A member of the online forum Quora asked, How can I have multiple scatter plots and one trendline for all of them combined in Excel? I interpreted this to mean, “I have multiple scatter series in my chart, how do I get a trendline for the combined data in the chart?”
I made up some dummy data, and generated this XY chart. Note: this approach will not work in Line charts; in general you should not use Line charts if you need trendlines for your data.
You can download a workbook with my dummy data and charts here: MultiScatterTrendlineData.xlsx.
Of course you can add a trendline to each of the series, and you get this cluttered mess. It has multiple trendlines, not a multiple-trendline.

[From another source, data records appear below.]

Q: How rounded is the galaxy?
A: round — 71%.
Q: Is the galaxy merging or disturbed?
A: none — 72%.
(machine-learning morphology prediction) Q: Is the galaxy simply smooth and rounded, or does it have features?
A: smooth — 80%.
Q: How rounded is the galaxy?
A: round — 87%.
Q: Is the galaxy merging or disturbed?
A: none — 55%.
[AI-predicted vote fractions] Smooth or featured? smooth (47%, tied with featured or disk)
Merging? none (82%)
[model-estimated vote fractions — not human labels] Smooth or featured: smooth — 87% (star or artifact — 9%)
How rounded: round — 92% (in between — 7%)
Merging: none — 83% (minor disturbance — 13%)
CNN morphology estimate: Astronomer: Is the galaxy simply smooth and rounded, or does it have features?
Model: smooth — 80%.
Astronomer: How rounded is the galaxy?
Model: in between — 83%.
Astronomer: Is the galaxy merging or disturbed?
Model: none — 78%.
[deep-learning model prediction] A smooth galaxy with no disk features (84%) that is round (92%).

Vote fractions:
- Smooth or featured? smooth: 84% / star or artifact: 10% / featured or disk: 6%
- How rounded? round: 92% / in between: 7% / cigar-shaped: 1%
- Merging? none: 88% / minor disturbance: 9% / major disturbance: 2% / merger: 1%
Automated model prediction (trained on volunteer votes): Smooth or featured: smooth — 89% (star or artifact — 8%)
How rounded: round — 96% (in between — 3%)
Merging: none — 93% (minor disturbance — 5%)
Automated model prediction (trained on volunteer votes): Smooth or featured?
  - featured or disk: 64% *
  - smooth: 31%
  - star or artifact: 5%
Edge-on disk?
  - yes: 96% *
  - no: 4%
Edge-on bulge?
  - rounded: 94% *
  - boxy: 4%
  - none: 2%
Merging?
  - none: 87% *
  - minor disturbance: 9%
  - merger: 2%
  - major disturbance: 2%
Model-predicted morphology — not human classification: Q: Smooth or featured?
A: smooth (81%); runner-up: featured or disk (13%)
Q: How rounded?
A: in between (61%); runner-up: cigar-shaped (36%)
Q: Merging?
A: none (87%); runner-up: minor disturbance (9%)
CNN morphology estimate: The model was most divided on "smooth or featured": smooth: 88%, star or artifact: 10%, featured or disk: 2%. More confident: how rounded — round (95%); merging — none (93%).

Note: In a recent version of Excel (I don’t recall if it was 2013 or 2007), trendlines changed from black to the color of the points, which was good for visibility, and they also became a dotted line, which was bad for visibility. I always change to a solid line.
Well, this is not what the person wanted to know. But it’s no big deal to get what they wanted.

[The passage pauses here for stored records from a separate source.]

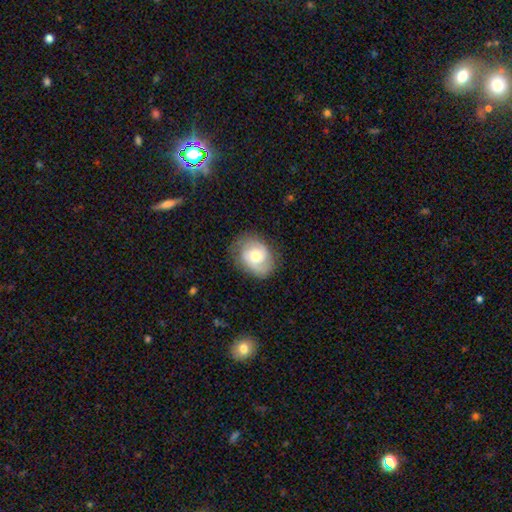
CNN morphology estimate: Q: Smooth or featured?
A: featured or disk (55%); runner-up: smooth (38%)
Q: Edge-on disk?
A: no (97%); runner-up: yes (3%)
Q: Bar?
A: no (65%); runner-up: weak (29%)
Q: Spiral arms?
A: yes (82%); runner-up: no (18%)
Q: Bulge size?
A: moderate (62%); runner-up: small (29%)
Q: Merging?
A: none (75%); runner-up: minor disturbance (17%)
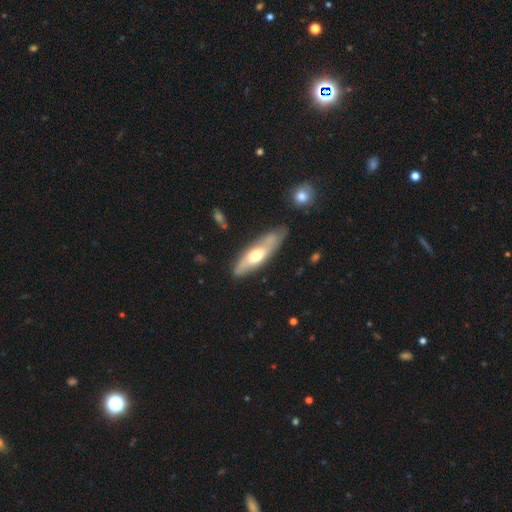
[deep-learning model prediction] A featured or disk galaxy (50%). Merging: none (73%).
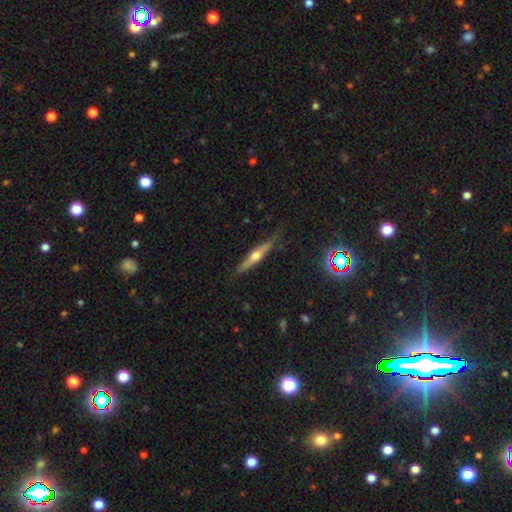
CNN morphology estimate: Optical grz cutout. It shows a featured or disk galaxy (62%) viewed edge-on (95%) with a rounded central bulge (91%). Merging: none (83%).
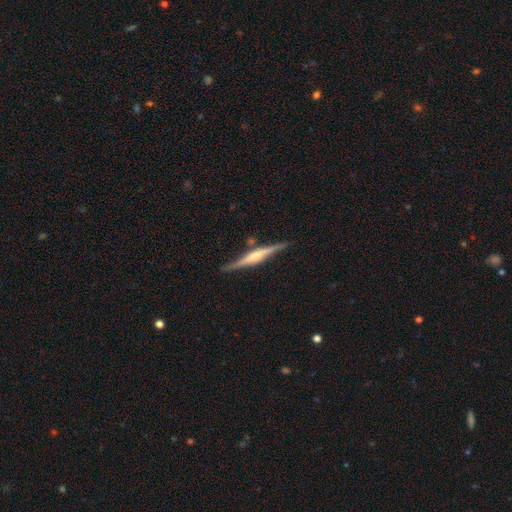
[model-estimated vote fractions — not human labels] This is likely a featured or disk galaxy (74%). It is clearly viewed edge-on (98%). Edge-on bulge: possibly rounded (47%). Merging: clearly none (85%).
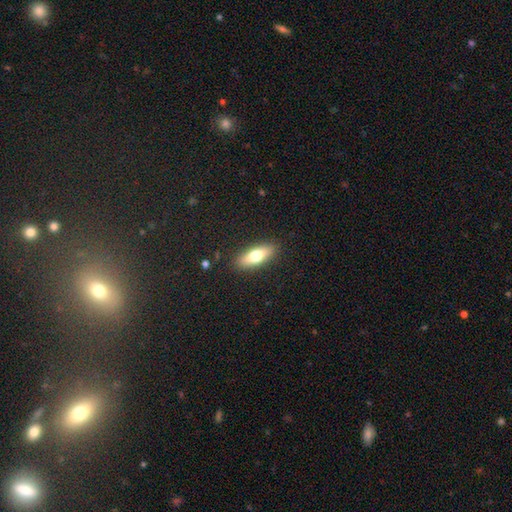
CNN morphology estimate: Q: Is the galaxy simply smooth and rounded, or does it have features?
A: smooth — 67%.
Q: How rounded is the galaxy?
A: in between — 62%.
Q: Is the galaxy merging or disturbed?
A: none — 88%.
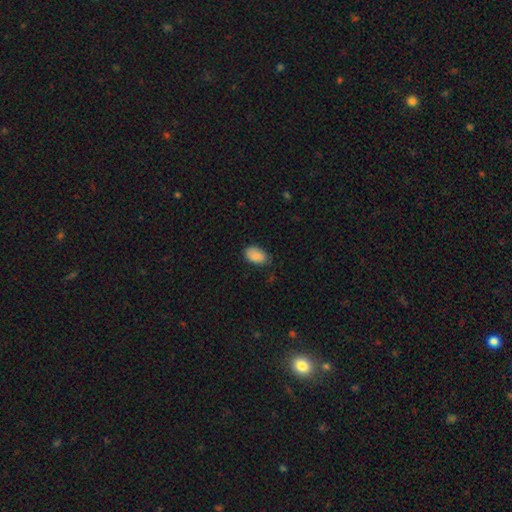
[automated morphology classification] type=smooth (88%); roundness=in between (93%); merging=none (74%).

First, let’s just check out the chart. The three series have these formulas:
=SERIES(Sheet1!$C$2,Sheet1!$B$3:$B$11,Sheet1!$C$3:$C$11,1)
=SERIES(Sheet1!$E$2,Sheet1!$D$3:$D$11,Sheet1!$E$3:$E$11,2)

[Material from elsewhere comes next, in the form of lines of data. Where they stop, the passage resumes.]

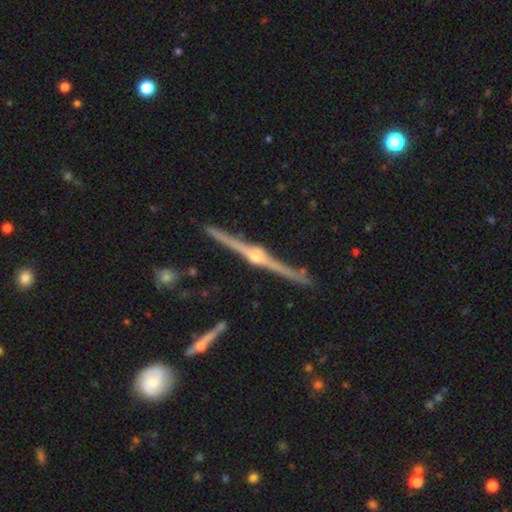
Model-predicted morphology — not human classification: Q: Smooth or featured?
A: featured or disk (91%); runner-up: smooth (5%)
Q: Edge-on disk?
A: yes (99%); runner-up: no (1%)
Q: Edge-on bulge?
A: rounded (93%); runner-up: boxy (4%)
Q: Merging?
A: none (90%); runner-up: minor disturbance (7%)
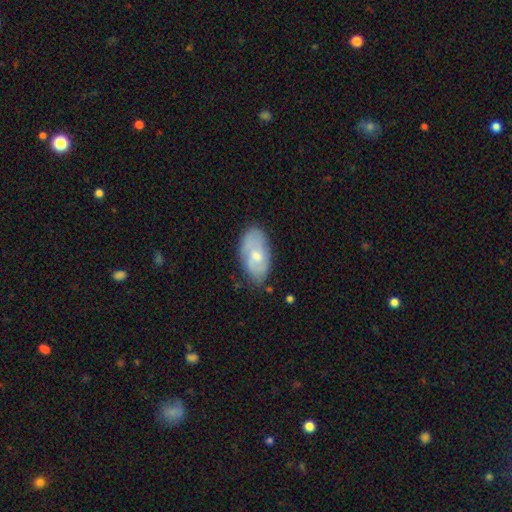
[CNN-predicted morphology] smooth-or-featured: smooth: 48% | featured or disk: 46% | star or artifact: 7%
  merging: none: 72% | minor disturbance: 21% | major disturbance: 4% | merger: 2%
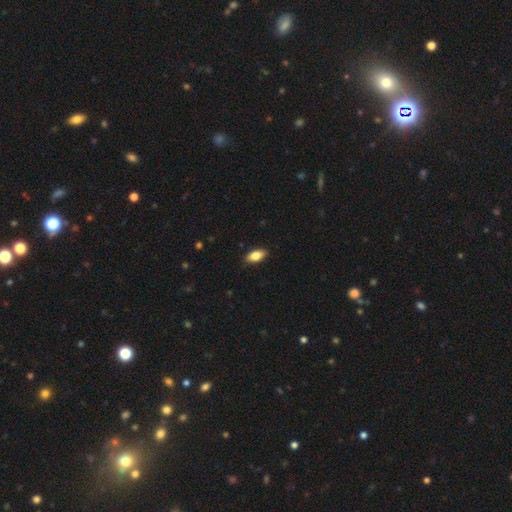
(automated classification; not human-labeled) A smooth galaxy with no disk features (78%) that is in between round and cigar-shaped (87%).

Vote fractions:
- Smooth or featured? smooth: 78% / featured or disk: 15% / star or artifact: 7%
- How rounded? in between: 87% / cigar-shaped: 10% / round: 3%
- Merging? none: 88% / minor disturbance: 10% / major disturbance: 2% / merger: 1%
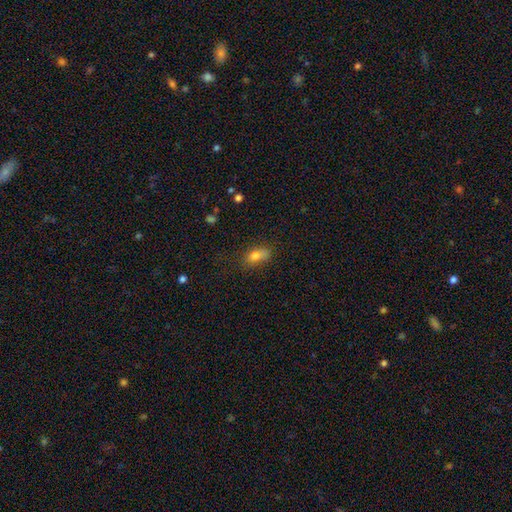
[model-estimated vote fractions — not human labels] This appears to be a smooth galaxy with no disk features (75%) that is in between round and cigar-shaped (77%). Merging: none (64%).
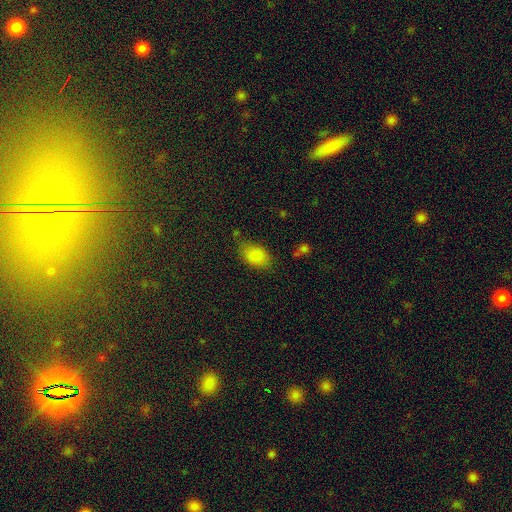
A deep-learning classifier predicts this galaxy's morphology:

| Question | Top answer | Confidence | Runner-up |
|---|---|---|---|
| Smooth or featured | smooth | 83% | star or artifact (10%) |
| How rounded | in between | 89% | round (8%) |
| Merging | none | 67% | minor disturbance (22%) |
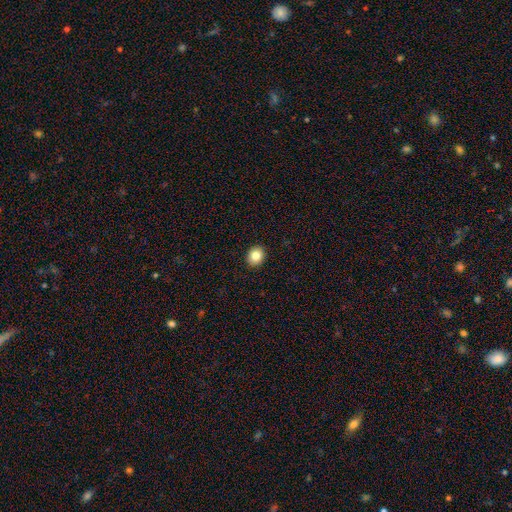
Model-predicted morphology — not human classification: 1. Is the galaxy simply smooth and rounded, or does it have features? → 83% smooth, 10% star or artifact, 7% featured or disk.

=SERIES(Sheet1!$G$2,Sheet1!$F$3:$F$11,Sheet1!$G$3:$G$11,3)
I’ve color coded the formula arguments to show series names in red, series X values in purple, and series Y values in blue (the colors of the series highlights in the worksheet). The numbers at the end are the plot order of each series.
What we need to do is add a series to the chart that uses all of these X values and all of these Y values. There are at least two ways to get this series.
Select Data
Right click on the chart and click on Select Data from the pop up menu.
The Select Data Source dialog appears.
Click the Add button, and the Edit Series dialog appears.
Click in the Series Name box, and add a descriptive label. “Combined” works.
Click in the Series X Values box, then with the mouse select the first range of X values. Type a comma, and select the second range of X values. Type another comma, and select the third range. Note: instead of typing a comma, you could hold the Ctrl key while selecting the second and third ranges, but I find that I make fewer errors if I type the comma and then don’t have to worry about how many buttons I’m holding with how many fingers.
Click in the Series Y Values box, delete the “={1}” that is there, then with the mouse select the first range of Y values. Type a comma, and select the second range of Y values. Type another comma, and select the third range.
The populated Edit Series dialog looks like this:
The Series X Values and Series Y Values boxes contain
=Sheet1!$B$3:$B$11,Sheet1!$D$3:$D$11,Sheet1!$F$3:$F$11
and
=Sheet1!$C$3:$C$11,Sheet1!$E$3:$E$11,Sheet1!$G$3:$G$11
Excel will put parentheses around these comma-separated addresses, and double quotes around the Series Name.
Click OK twice, and a new series will appear, whose markers obscure those of the existing three series.
The formula for the added series is:
=SERIES("Combined",(Sheet1!$B$3:$B$11,Sheet1!$D$3:$D$11,Sheet1!$F$3:$F$11),
(Sheet1!$C$3:$C$11,Sheet1!$E$3:$E$11,Sheet1!$G$3:$G$11),4)
We can see that it includes the X values and the Y values for the three original series.
Add Series Formula Directly
You don’t need to use the Select Data Source dialog to add data to a chart. If you select the chart area (just the outermost rectangle containing the chart), you can click in the Formula bar, and enter your formula. Note that you have to enter double quotes around the series name and parentheses around the multiple areas of the X and Y values. You can type the addresses of the individual names, which is inconvenient since you have to remember to include the sheet name and exclamation point; it’s easier to select the ranges with the mouse. You can hold Ctrl while selecting multiple areas, but I find it easier to type a comma between range addresses. Don’t forget to end the formula with a comma, the Plot Order 4, and the closing parenthesis.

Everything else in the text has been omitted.